Ma Han era pur sempre un vescovo “non ufficiale”, quindi non riconosciuto dal governo, con tutte le conseguenze del caso.

“Negli ultimi anni Mons. Han Jingtao viveva sotto lo stretto controllo della polizia” riferisce il necrologio redatto dalla Santa Sede. Che sottolinea che ai suoi funerali “clero e fedeli non hanno potuto partecipare” e che solo “grazie alle insistenti richieste dei familiari, le Autorità locali hanno permesso che le ceneri del Presule fossero deposte nel cimitero del villaggio nativo, accanto ai genitori”. “Sulla sua lapide, però, - conclude il necrologio - non vi è alcun segno religioso né il titolo di Vescovo”.

Quella dei vescovi non ufficiali è ancora un punto non pienamente risolto dopo la firma dell’Accordo del 2018. Solo alcuni di loro infatti sono stati nel frattempo riconosciuti dal governo (a Nanyang, Fuzhou, Fengxiang, Shouzhou). Come ancora non è stata ancora risolto la questione della struttura ecclesiastica della Chiesa cattolica cinese dove esiste un “doppio elenco” – vaticano e governativo - di diocesi che si differenzia per numero, nome e limiti geografici. Per Pechino, ad esempio, la diocesi di Siping, di cui Han per Roma era vescovo, non esiste più da tempo perché accorpata in quella di Jilin.

L’altro necrologio pubblicato lunedì è quello di monsignor Zong Huaide, nato in una famiglia cattolica, che entrò nel Seminario minore nel 1935, a 15 anni, e venne ordinato sacerdote il 5 giugno 1949. Dal 1961 al 1965 però gli venne proibito di esercitare il ministero e “a causa della sua fede” nel 1966 “fu condannato ai campi di lavoro forzato”. Ci rimase per 14 anni. Infatti fu liberato solo nel 1980.

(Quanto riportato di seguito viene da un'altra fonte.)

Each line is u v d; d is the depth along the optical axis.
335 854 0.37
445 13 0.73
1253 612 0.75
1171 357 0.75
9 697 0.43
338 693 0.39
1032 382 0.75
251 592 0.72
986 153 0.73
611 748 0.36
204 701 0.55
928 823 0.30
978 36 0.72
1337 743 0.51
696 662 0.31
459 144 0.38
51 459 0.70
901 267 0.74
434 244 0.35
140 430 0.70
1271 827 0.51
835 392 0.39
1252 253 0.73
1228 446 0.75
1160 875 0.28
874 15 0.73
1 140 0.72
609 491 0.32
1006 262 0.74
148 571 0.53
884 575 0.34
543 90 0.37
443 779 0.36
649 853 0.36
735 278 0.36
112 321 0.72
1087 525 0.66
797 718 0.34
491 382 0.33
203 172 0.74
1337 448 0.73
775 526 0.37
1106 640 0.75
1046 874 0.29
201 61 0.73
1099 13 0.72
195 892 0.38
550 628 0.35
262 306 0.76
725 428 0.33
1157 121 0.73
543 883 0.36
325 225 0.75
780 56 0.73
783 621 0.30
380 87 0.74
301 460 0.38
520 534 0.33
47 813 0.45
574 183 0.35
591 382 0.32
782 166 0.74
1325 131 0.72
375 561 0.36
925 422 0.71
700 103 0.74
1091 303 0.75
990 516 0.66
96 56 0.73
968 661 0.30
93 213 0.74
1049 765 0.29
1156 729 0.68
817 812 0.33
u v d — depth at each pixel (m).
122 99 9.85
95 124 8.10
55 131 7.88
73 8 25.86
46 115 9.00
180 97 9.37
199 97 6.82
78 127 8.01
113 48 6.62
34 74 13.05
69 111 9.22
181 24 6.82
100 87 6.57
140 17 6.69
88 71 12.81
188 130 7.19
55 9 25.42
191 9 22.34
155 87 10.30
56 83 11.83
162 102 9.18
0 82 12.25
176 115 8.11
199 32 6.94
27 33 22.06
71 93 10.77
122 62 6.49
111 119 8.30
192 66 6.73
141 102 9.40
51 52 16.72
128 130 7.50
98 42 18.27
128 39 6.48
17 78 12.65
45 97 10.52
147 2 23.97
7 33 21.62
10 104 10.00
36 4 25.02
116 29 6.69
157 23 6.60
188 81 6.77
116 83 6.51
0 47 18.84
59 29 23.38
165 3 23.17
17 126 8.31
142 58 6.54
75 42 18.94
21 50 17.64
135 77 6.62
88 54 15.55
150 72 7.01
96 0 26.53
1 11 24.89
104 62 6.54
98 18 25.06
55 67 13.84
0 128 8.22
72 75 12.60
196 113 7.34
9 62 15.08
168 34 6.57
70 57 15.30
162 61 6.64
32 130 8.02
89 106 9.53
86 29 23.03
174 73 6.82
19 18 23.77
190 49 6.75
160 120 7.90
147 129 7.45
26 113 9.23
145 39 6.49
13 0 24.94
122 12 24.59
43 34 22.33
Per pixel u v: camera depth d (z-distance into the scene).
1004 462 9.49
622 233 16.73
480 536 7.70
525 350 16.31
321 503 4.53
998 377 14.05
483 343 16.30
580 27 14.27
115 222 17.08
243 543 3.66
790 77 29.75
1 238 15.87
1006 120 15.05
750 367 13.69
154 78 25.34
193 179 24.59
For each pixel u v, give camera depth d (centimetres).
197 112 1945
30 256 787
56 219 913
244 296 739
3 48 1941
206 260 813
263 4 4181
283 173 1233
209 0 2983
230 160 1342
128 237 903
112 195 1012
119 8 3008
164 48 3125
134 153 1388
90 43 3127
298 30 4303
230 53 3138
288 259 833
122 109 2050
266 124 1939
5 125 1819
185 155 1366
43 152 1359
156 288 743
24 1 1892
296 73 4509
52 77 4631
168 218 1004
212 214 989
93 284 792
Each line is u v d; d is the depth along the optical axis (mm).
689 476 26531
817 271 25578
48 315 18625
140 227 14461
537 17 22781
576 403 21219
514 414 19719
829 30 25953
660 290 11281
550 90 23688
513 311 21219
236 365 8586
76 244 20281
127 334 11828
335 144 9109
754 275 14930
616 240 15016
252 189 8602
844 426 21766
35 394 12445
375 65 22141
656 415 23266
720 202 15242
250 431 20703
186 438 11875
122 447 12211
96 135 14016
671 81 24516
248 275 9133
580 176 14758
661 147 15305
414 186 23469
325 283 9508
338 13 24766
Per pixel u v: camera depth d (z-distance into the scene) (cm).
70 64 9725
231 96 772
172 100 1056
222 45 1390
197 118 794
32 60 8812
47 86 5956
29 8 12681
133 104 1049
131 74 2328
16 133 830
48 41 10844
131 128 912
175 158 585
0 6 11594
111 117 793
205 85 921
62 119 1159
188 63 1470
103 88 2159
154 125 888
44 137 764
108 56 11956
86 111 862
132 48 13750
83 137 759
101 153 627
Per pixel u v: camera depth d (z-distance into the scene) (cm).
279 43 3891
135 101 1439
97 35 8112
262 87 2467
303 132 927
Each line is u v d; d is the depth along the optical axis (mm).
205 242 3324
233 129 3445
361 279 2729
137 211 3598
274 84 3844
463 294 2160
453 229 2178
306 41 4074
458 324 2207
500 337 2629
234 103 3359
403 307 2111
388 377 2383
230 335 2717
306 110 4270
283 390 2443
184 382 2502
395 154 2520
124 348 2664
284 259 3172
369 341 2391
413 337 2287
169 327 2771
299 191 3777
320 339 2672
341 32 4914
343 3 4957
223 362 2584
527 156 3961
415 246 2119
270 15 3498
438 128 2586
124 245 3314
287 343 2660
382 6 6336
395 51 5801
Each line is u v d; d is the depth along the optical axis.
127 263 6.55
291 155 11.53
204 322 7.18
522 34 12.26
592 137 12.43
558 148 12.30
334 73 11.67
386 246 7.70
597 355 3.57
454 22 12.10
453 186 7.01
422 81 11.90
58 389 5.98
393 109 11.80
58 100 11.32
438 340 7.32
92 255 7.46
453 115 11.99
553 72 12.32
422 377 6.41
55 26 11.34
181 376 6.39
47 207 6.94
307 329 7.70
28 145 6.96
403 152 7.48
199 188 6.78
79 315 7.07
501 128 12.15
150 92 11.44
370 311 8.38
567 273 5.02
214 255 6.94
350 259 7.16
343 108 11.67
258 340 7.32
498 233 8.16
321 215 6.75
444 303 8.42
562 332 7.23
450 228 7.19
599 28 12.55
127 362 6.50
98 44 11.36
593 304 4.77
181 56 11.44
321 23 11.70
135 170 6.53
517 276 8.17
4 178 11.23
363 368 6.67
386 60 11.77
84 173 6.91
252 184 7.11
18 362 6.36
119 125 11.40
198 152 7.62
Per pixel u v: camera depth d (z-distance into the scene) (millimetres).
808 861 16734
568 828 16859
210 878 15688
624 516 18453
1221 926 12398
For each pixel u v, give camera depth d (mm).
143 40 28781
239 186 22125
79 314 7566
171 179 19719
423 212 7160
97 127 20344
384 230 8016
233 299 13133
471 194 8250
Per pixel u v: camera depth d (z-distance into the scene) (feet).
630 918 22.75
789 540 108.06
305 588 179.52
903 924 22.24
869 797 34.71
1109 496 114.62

Il necrologio ricorda che Zong il 9 agosto 1987 fu ordinato segretamente vescovo, ma, al contrario di Han, dopo alcuni anni fu riconosciuto ufficialmente come tale dalle autorità civili. Tanto che il 23 dicembre 1997 poté compiere un pellegrinaggio in Italia ed essere ricevuto in Vaticano da san Giovanni Paolo II.

Nel 2003 poi la Santa Sede accettò le sue dimissioni e da quel momento Zong, riferisce il necrologio, “ha trascorso il suo tempo nella preghiera e nel servizio caritativo”. Essendo un vescovo riconosciuto dalla autorità civili la salma di Zong è stata esposta ai fedeli nella chiesa di Tongyuan, dove sono stati celebrati i funerali.

Il necrologio infine, riferisce che diocesi di Sanyuan, riconosciuta come tale anche dal governo, conta circa 40mila fedeli, con 46 sacerdoti e la presenza di diverse congregazioni di religiosi e religiose.